|Color Study 1: Jellyfish, 8" x 6"|
I have been using oil paints for the past two years but was only using two colors, raw umber and white. With just two colors, you're not going to get mud when the colors mix (okay, maybe you will with raw umber, but it's actually what I want then). You're not going to have the colors dull, as I did today, because there aren't any. Two colors are easy to work, many colors are not. I also remembered that when I was using acrylics, I used to have a blow dryer handy since I was too impatient for those paints to dry. Now I have to have even MORE patience since these are oil paints and they can take forever to dry! Grrrr. I don't know if I can wait that long between layers of paint.

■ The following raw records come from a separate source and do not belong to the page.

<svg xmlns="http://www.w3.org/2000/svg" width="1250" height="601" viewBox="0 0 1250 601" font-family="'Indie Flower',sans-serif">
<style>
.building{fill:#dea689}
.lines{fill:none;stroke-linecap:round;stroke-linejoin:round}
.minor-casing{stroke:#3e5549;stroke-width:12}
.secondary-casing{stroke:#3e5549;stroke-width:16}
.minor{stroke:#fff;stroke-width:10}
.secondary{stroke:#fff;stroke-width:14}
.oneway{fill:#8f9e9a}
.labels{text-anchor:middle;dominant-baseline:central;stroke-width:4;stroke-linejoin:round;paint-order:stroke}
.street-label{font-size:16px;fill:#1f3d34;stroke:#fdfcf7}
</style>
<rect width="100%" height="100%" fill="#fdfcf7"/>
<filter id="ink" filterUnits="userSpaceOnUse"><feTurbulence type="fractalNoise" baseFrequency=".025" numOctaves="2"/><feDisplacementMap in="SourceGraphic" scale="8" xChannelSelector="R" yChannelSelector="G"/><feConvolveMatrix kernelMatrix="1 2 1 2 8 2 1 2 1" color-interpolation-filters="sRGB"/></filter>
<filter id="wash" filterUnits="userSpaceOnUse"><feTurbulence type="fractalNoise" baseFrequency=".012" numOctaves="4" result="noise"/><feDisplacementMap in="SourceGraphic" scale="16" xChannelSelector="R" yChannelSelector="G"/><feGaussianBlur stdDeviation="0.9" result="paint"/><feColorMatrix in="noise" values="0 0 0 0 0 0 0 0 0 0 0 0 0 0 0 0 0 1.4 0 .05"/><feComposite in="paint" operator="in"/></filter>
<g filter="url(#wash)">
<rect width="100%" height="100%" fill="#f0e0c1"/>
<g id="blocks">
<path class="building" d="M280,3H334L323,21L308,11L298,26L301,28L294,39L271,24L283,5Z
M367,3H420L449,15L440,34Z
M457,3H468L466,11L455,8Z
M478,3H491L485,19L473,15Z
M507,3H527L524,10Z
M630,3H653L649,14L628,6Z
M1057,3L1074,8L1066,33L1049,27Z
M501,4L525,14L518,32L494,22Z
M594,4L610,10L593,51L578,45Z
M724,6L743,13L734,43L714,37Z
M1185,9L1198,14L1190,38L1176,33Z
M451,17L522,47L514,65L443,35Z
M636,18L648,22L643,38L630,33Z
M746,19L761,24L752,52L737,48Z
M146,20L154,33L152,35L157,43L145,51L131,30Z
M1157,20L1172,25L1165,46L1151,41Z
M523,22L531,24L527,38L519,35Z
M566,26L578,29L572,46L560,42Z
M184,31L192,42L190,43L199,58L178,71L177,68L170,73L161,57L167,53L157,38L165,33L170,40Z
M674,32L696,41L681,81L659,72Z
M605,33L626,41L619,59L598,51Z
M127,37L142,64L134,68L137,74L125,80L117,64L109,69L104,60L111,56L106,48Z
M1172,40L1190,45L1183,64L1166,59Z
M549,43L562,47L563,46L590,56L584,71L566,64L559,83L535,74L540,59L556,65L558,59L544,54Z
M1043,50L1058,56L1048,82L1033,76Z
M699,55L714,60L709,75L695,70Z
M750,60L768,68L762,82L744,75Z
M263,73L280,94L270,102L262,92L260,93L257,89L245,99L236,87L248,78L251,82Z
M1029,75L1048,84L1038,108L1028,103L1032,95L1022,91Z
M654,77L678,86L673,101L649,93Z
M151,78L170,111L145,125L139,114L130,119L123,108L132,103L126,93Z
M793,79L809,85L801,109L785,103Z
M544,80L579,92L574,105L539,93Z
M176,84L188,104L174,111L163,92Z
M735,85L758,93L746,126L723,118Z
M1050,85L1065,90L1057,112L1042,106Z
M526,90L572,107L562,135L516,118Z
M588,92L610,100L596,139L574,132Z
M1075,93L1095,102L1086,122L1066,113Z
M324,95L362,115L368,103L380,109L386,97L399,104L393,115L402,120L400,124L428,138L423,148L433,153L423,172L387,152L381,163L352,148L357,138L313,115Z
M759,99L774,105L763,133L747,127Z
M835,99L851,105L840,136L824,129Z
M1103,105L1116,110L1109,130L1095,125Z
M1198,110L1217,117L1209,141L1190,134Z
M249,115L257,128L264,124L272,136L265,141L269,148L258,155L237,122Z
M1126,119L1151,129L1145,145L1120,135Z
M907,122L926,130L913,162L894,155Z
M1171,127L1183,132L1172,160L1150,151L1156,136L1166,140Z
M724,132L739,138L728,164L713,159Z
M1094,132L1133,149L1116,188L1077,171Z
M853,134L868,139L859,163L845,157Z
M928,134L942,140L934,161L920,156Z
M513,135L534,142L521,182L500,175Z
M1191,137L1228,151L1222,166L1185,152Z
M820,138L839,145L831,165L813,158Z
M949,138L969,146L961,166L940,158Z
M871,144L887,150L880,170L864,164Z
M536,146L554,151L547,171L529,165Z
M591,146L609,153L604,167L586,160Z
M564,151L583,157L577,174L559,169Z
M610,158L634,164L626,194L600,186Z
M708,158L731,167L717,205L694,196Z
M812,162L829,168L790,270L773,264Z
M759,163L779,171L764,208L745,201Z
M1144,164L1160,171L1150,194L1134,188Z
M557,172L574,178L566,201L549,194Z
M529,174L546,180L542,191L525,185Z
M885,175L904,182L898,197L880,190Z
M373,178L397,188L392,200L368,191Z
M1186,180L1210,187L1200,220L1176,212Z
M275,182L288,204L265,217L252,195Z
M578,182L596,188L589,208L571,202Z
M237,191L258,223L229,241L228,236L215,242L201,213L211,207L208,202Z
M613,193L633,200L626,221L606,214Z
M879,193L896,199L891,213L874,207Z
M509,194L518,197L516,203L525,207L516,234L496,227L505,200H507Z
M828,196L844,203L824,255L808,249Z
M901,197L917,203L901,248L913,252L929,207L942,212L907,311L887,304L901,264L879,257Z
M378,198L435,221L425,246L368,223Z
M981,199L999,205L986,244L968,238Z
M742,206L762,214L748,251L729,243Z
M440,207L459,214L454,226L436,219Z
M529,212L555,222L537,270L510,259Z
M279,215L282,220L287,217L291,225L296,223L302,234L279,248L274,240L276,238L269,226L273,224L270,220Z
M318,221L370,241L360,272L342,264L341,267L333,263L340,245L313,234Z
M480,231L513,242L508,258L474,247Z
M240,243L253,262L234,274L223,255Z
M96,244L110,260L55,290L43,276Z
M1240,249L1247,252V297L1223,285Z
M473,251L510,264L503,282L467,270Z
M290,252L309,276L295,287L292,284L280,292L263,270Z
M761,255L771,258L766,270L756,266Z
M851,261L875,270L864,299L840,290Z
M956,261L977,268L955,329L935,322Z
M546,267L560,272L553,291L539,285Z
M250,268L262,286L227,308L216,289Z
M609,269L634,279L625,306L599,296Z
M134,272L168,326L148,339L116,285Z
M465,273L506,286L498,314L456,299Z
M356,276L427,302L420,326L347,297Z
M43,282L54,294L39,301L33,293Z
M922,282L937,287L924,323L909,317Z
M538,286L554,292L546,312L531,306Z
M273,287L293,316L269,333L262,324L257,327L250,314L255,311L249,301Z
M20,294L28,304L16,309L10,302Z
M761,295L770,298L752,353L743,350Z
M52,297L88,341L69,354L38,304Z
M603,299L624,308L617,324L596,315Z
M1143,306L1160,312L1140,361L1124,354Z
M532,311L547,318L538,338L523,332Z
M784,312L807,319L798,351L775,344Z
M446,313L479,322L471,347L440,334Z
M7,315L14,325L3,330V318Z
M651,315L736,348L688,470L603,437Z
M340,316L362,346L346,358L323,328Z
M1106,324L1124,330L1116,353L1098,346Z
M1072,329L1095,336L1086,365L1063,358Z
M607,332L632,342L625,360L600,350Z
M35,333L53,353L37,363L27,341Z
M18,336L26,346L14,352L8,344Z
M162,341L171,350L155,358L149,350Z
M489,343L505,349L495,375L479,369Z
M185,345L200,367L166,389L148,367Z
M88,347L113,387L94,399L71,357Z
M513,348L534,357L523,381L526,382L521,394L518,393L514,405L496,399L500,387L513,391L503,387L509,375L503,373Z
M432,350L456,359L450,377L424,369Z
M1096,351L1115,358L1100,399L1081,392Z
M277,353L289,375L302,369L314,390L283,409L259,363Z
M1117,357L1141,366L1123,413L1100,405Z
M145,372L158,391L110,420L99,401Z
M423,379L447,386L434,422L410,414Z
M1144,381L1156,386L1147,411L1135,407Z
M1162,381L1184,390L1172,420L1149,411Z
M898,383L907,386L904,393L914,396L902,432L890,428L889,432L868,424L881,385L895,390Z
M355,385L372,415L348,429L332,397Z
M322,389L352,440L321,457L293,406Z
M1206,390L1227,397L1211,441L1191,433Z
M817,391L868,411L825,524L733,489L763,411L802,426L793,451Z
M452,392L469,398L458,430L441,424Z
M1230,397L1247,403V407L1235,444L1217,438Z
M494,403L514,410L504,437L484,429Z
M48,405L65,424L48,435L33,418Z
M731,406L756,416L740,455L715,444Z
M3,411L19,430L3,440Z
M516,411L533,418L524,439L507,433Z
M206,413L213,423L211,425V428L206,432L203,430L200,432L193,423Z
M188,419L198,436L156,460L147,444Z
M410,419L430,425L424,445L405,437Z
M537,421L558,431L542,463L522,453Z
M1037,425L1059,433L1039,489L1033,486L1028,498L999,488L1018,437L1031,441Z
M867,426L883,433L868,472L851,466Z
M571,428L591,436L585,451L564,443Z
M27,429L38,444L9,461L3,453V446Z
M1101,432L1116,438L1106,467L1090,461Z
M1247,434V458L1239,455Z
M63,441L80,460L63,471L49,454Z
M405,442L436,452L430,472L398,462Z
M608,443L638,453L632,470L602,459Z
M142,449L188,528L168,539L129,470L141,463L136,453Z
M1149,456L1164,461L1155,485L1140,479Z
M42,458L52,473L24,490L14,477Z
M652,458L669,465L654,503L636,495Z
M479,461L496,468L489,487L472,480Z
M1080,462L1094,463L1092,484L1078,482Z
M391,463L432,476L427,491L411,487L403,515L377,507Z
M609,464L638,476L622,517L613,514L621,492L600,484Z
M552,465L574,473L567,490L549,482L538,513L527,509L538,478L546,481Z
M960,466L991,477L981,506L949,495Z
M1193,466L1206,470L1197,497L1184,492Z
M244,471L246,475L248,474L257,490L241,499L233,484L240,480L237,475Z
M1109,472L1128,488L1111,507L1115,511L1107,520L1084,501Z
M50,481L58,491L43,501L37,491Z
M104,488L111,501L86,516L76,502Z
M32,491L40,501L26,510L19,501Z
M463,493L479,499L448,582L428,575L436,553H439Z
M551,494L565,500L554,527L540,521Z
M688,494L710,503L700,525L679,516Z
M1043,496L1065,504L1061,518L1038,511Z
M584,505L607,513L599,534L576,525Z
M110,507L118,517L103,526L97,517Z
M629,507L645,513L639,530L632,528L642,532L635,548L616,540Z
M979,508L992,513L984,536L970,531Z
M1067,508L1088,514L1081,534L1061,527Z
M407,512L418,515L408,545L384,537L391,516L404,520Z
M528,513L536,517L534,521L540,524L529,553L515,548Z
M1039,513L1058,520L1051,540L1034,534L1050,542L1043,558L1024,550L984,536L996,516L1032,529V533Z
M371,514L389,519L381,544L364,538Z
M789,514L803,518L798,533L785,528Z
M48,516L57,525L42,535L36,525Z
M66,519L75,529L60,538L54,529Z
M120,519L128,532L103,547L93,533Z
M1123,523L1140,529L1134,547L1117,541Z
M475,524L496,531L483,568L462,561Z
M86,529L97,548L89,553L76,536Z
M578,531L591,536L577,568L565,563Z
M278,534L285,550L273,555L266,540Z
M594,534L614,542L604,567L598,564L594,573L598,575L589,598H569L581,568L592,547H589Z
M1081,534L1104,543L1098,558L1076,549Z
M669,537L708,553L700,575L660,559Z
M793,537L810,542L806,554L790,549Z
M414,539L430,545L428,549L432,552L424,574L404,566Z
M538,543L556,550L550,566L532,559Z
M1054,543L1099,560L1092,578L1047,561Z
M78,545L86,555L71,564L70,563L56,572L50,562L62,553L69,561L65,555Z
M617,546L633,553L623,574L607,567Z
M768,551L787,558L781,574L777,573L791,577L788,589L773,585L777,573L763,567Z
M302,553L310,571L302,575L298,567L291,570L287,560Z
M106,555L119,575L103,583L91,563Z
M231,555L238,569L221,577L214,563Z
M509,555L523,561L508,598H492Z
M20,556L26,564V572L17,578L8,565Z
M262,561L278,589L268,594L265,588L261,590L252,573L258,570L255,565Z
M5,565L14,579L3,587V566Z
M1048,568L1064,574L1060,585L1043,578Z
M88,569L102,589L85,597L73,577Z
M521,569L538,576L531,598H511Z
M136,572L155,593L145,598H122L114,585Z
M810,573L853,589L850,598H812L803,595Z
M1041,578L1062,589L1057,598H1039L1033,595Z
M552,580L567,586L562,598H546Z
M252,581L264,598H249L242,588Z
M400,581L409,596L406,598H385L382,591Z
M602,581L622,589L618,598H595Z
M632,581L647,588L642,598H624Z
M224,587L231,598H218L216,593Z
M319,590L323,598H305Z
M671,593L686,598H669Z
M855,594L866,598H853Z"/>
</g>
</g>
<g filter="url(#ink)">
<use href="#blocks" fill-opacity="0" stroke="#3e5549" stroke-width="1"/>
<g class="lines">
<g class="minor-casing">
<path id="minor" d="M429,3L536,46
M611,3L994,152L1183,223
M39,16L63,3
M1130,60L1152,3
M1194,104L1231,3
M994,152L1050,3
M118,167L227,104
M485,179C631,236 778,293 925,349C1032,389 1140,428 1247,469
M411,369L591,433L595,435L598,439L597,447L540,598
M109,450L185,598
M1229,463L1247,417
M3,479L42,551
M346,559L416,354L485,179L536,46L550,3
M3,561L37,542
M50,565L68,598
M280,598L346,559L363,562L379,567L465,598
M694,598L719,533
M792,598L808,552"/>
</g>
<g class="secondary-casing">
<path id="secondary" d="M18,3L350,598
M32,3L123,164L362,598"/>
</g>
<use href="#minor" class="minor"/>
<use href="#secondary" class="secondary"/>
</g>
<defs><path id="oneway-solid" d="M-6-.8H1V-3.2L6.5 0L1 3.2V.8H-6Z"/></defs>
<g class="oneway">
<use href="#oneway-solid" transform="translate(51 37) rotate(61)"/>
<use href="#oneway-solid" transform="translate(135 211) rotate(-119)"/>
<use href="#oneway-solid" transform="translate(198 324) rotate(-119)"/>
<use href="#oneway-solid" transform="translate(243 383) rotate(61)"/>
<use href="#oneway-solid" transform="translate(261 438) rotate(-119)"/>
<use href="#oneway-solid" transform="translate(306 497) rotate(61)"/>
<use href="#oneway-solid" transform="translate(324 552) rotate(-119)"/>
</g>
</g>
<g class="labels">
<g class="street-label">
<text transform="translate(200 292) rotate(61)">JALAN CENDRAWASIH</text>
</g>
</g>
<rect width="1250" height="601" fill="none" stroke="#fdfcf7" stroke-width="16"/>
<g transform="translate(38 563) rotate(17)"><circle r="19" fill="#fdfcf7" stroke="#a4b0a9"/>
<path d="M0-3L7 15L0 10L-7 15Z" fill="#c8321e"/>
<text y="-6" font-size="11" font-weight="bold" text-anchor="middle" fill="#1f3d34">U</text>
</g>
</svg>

I did talk to a few fellow studio-mates about what to do. (I'm a self-taught artist so I really have no idea how to use oils and the MANY different things you can add to it.) It was suggested that I add some galkyd or liquin to the paint in order to speed the drying but since these are already alkyd oil paints, I'm not sure that will help all that much. It was also suggested that I work on more than one painting at a time so that I have something else to paint while I wait for current painting to dry. (I could always do some pre-calculus while the paint dries too. I've been known to do that on occasion.) This will probably be the best solution for me.
Another "problem" was that I wasn't used to mixing colors. I just couldn't get the colors or shades that I wanted. I think this will get better with more practice, and I plan on getting lots of it. I had to stop painting since the paint needs to dry before I can add more to it. I am also thinking of covering this in wax just to see what that would look like. These are all studies/ experiments so I'll probably try a few things over the finished pieces.
Overall, I was pretty happy with what I painted today. I realize it's not a masterpiece and probably not as good as my black and white paintings yet, but I think I'll eventually get there with more practice.